Christián Steinhübel

Personal information
- Date of birth: 2 October 1994 (age 31)
- Place of birth: Modra, Slovakia
- Height: 1.82 m (6 ft 0 in)
- Position: Midfielder

Youth career
- 1999–2006: Slovan Modra
- 2006–2013: Spartak Trnava

Senior career*
- Years: Team / Apps / (Gls)
- 2013–2016: Spartak Trnava B / 36 / (1)
- 2013: → Dubnica (loan) / 10 / (0)
- 2013–2014: → DAC Dunajská Streda (loan) / 5 / (0)
- 2016: Sereď / 15 / (2)
- 2017–2018: Nitra / 30 / (1)
- 2019: Bruck/Leitha / 6 / (0)
- 2019–2021: Fotbal Třinec / 25 / (1)
- 2022: Pohronie / 22 / (6)
- 2023: Tatran Liptovský Mikuláš / 10 / (2)
- 2023: Zemplín Michalovce / 8 / (0)
- 2025: SKA Rostov-on-Don / 0 / (0)

International career
- 2011–2012: Slovakia U18 / 13 / (0)
- 2012–2013: Slovakia U19 / 9 / (0)

= Christián Steinhübel =

Slovak footballer

Christián Steinhübel (born 2 October 1994) is a Slovak footballer who plays as a midfielder.

==Club career==

=== Early career ===
Steinhübel was a part of the Spartak Trnava squad that won the youth league in 2012. Later that year, he would also train with the A-team. In 2015, he signed a one-year extension to his contract with Trnava.

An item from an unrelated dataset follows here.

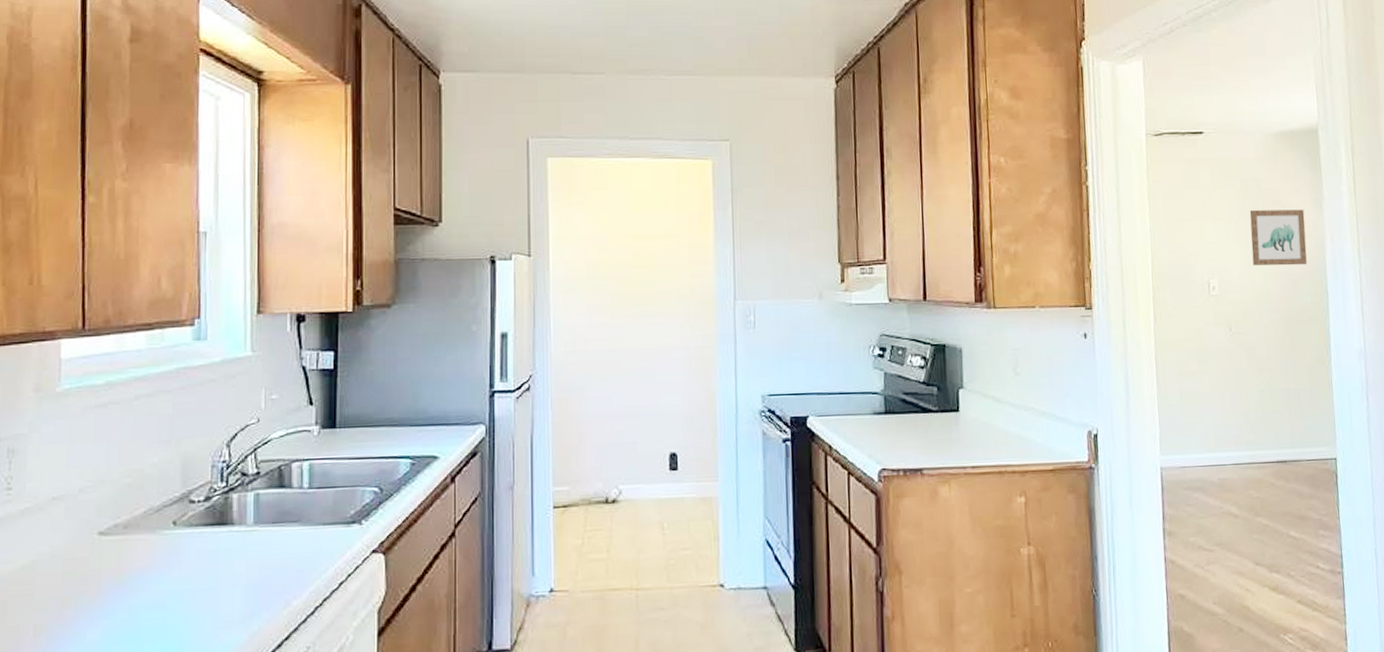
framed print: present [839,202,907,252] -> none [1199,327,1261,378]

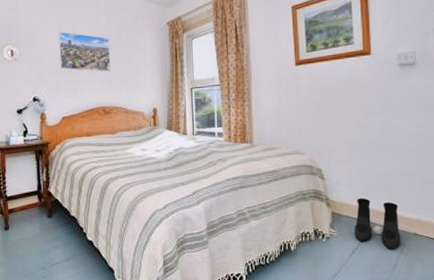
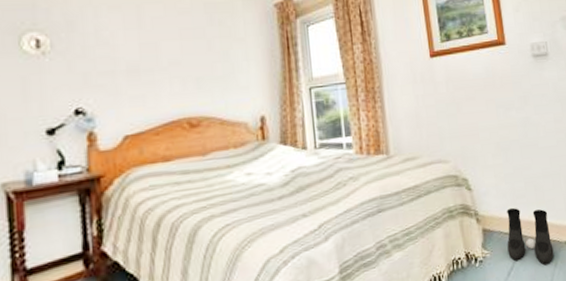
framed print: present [57,31,111,72] -> none [115,13,199,69]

In 2013, Steinhübel joined FC DAC 1904 Dunajská Streda on a season long loan. He made his Corgoň liga for Dunajská Streda on 19 October 2013 against Senica.

=== Pohronie ===
In winter 2022, Steinhübel joined FK Pohronie. He debuted in a 3–0 loss against AS Trenčín, playing 78 minutes. He scored in a 1–1 draw with MFK Tatran Liptovský Mikuláš. At the end of the season, Pohronie was relegated from the first league. In the 2022–23 season, due to an injury, Steinhübel wouldn't be able to play for almost half the season. He scored in his return after his injury, converting a penalty in the 66th minute of a 1–1 draw against FK Slavoj Trebišov.